• _What to do_: Copy out the material below with every "common name" swapped for "vernacular name". Keep everything else the same.

• _Provided data_:
- - -

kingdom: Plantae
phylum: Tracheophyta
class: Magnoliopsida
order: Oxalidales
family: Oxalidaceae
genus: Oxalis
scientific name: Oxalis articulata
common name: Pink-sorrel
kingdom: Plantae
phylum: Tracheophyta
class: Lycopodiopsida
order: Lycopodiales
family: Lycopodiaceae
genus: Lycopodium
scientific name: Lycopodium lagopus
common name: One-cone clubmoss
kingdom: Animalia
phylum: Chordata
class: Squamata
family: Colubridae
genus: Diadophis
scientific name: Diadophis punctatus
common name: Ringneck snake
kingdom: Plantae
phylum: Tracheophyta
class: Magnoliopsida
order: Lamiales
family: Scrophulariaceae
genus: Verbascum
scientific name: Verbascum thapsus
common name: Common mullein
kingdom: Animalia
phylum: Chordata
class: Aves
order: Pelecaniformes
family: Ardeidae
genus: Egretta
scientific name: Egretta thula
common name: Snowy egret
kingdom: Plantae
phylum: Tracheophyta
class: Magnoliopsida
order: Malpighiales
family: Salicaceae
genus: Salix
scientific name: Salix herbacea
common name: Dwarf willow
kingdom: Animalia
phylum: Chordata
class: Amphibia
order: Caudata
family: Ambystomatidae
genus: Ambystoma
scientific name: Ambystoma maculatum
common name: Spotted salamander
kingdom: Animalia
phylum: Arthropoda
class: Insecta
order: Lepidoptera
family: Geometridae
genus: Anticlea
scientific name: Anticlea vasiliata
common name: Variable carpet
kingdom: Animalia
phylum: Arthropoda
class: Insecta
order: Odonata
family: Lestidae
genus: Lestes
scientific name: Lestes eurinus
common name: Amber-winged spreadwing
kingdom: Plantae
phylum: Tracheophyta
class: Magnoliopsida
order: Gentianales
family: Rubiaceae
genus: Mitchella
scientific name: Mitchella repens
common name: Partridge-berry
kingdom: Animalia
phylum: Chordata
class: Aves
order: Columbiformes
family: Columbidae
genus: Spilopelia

- - -

• _Answer for this exercise_:
kingdom: Plantae
phylum: Tracheophyta
class: Magnoliopsida
order: Oxalidales
family: Oxalidaceae
genus: Oxalis
scientific name: Oxalis articulata
vernacular name: Pink-sorrel
kingdom: Plantae
phylum: Tracheophyta
class: Lycopodiopsida
order: Lycopodiales
family: Lycopodiaceae
genus: Lycopodium
scientific name: Lycopodium lagopus
vernacular name: One-cone clubmoss
kingdom: Animalia
phylum: Chordata
class: Squamata
family: Colubridae
genus: Diadophis
scientific name: Diadophis punctatus
vernacular name: Ringneck snake
kingdom: Plantae
phylum: Tracheophyta
class: Magnoliopsida
order: Lamiales
family: Scrophulariaceae
genus: Verbascum
scientific name: Verbascum thapsus
vernacular name: Common mullein
kingdom: Animalia
phylum: Chordata
class: Aves
order: Pelecaniformes
family: Ardeidae
genus: Egretta
scientific name: Egretta thula
vernacular name: Snowy egret
kingdom: Plantae
phylum: Tracheophyta
class: Magnoliopsida
order: Malpighiales
family: Salicaceae
genus: Salix
scientific name: Salix herbacea
vernacular name: Dwarf willow
kingdom: Animalia
phylum: Chordata
class: Amphibia
order: Caudata
family: Ambystomatidae
genus: Ambystoma
scientific name: Ambystoma maculatum
vernacular name: Spotted salamander
kingdom: Animalia
phylum: Arthropoda
class: Insecta
order: Lepidoptera
family: Geometridae
genus: Anticlea
scientific name: Anticlea vasiliata
vernacular name: Variable carpet
kingdom: Animalia
phylum: Arthropoda
class: Insecta
order: Odonata
family: Lestidae
genus: Lestes
scientific name: Lestes eurinus
vernacular name: Amber-winged spreadwing
kingdom: Plantae
phylum: Tracheophyta
class: Magnoliopsida
order: Gentianales
family: Rubiaceae
genus: Mitchella
scientific name: Mitchella repens
vernacular name: Partridge-berry
kingdom: Animalia
phylum: Chordata
class: Aves
order: Columbiformes
family: Columbidae
genus: Spilopelia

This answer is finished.